143. Memorandum for the Record1


  • Meeting on McNamara/Taylor Mission to South Vietnam
  • Present at the meeting at 10:00 a.m. this date were: President, Secretary McNamara, General Taylor, Acting Secretary Ball, Mr. McGeorge Bundy

The President signed the draft instructions to Secretary McNamara 2 and then supplemented those instructions by a number of comments.

He thought that it would in fact be necessary for Secretary McNamara to see President Diem twice. In these visits he should press the need for reform and change as a pragmatic necessity and not as a moral judgment. If the Secretary and General Taylor reach the conclusion from their own investigations that such change is essential for the winning of the war, they should press this conclusion strongly.
The President did not think that threats to cut off aid were likely to be effective. Since in fact only small changes were likely to be made in the immediate future, it would be better to let such adjustments speak for themselves.
The President thought that Diem would undoubtedly be aware of U.S. connections with his opposition and that Secretary McNamara and General Taylor should simply avoid such matters and concentrate upon the positive accomplishments of the last decade and upon the very high level of U.S. support and cooperation which has characterized the period as a whole. He also thought that General Taylor in particular could emphasize the affirmative decision of 1961 and the hopeful prospects as they appeared a year ago, as against the graver situation which has now developed.

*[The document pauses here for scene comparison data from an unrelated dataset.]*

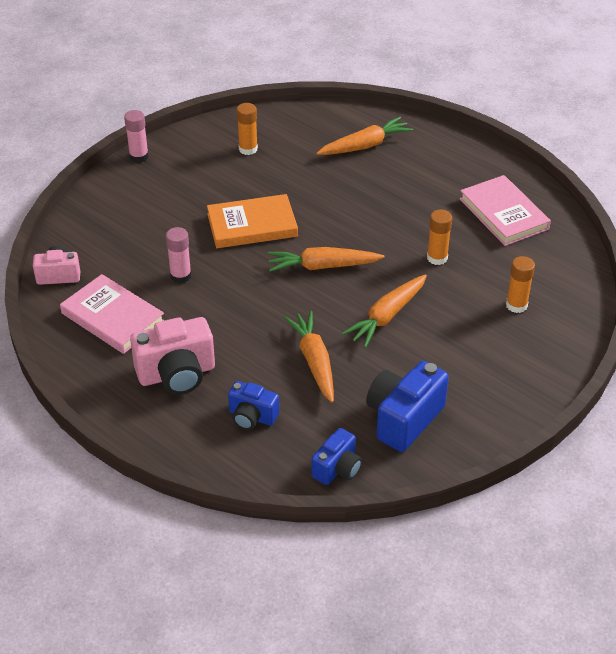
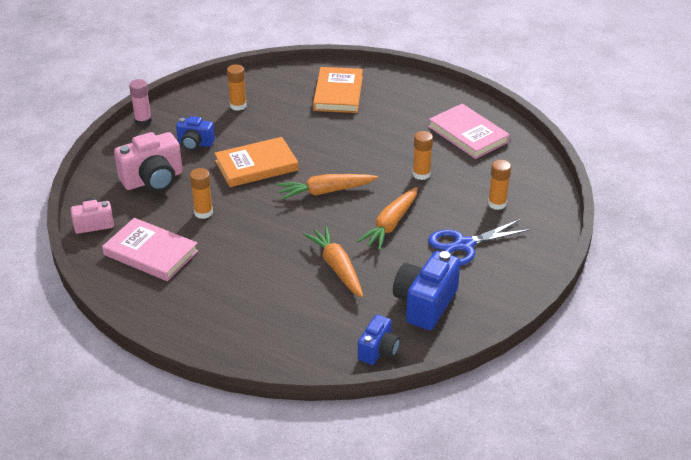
camera: 10 degrees left, 5 degrees down
pink camera [130,317,215,395] -> pink camera moved to [114,132,183,192]
pink glue stick [166,227,192,283] -> orange glue stick [190,168,213,219]
blue camera [228,381,279,430] -> blue camera moved to [176,116,215,151]
orange carrot [316,117,413,155] -> orange book [313,67,363,113]
none -> blue scissors [428,219,531,266]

The President thought it would be desirable for some member of Secretary McNamara’s party-perhaps General Taylor-to press these same points with brother Nhu separately, especially if President Diem did not include his brother in meetings with Secretary McNamara. It would be important that the setting and background of any such meeting should be such as to minimize the danger of its use by Nhu as a proof of continuing American support for him.

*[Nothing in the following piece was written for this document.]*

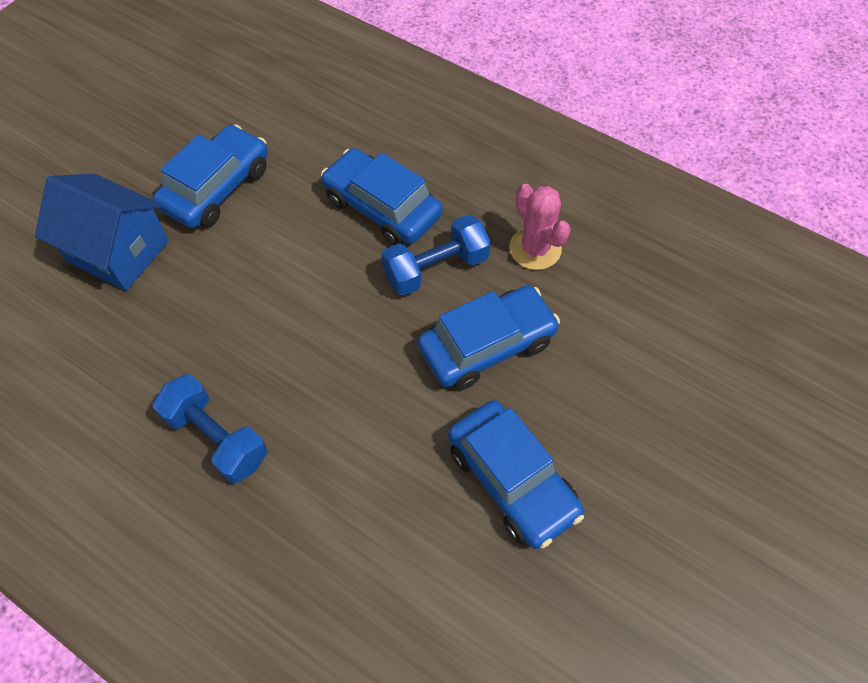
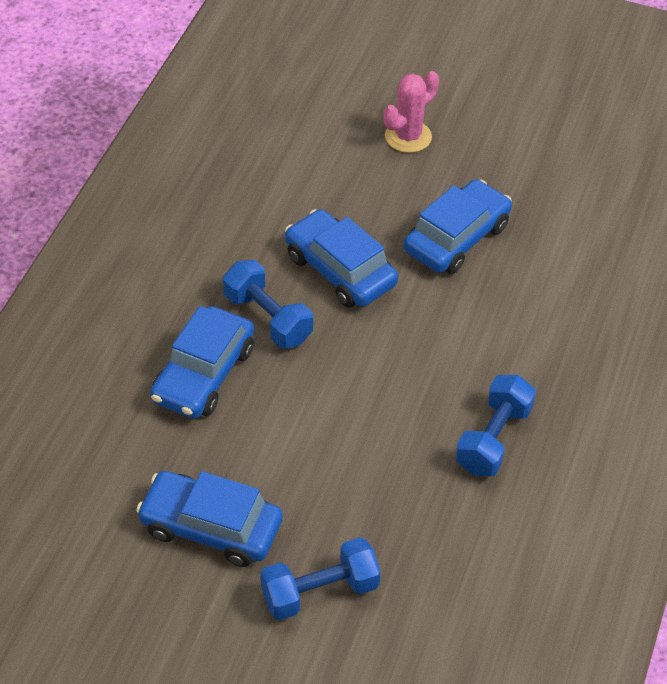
camera: 105 degrees left, 10 degrees down
blue house [35,174,169,291] -> blue dumbbell [260,537,381,620]
pink cactus [509,184,571,270] -> pink cactus moved to [384,71,439,153]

The President asked Secretary McNamara if the members of his expedition could be counted on for security vis-a-vis the press, and Secretary McNamara assured him that he planned to take most energetic measures to prevent leaks by members of his mission.
Mr. Ball suggested, and the President agreed, that a further effort be made to emphasize to the SVN government the folly of sending Mme. Nhu to the U.S. at this time. (In this connection the President noted that Mme. Nhu had now included “junior U.S. officers” under her fire; he remarked that as long as she had limited her criticism to the President, her opposition had not been serious but that an attack on subordinates of the Pentagon was obviously intolerable.)
The President emphasized to Secretary McNamara the importance of getting to the bottom of differences in reporting from U.S. representatives in Vietnam. Secretary McNamara agreed that this was a major element in his mission and said that his own judgment was more and more that the Ambassador and his associates were thinking in terms of the future course of the struggle in the light of the present behavior of the regime, while General Harkins and the military were reporting on the present or very recent military situation and discounting the possible impact of political events on the future course of operations. (This estimate coincided precisely with what the President himself had said some days earlier after reading Lodge’s major cable 478 from Saigon.)3
The President was sure that Diem would spend a good deal of time on his troubles with the press. He thought Secretary McNamara should agree that the press has not always been right in its accounts. (The President thought there was a great deal of truth in Joe Alsop’s column that morning4 which dealt with the zealous spirit of criticism and complaint among certain newspapermen in Saigon.) But the only way to deal with such press criticism was to get on with the job. “The way to confound the press is to win the war.”
General Taylor thought it would be useful to work out a time schedule within which we expect to get this job done and to say plainly to Diem that we were not going to be able to stay beyond such and such a time with such and such forces, and that the war must be won in this time period. The President did not say “yes” or “no” to this proposal.
It was agreed that the President would send out to Saigon a draft letter to Diem, and in signing the memorandum of instructions he said that he believed the question of delivery of the letter could be settled by the Secretary with Ambassador Lodge, without further reference to him for approval.
  1. Source: Department of State, Central Files, ORG 7 OSD. Top Secret. Drafted by McGeorge Bundy who sent a copy to Rusk, Ball, Harriman, and Hilsman under cover of a memorandum, September 23, which noted: “The last sentence of the first paragraph of the instructions was inserted by the President after I reported the divergent views on it to him at Bob McNamara’s request.” The meeting was held at the White House.
  2. Document 142.
  3. Document 86.
  4. Joseph Alsop’s column, “Matter of Fact,” entitled “The Crusaders,” appeared in The Washington Post, September 23.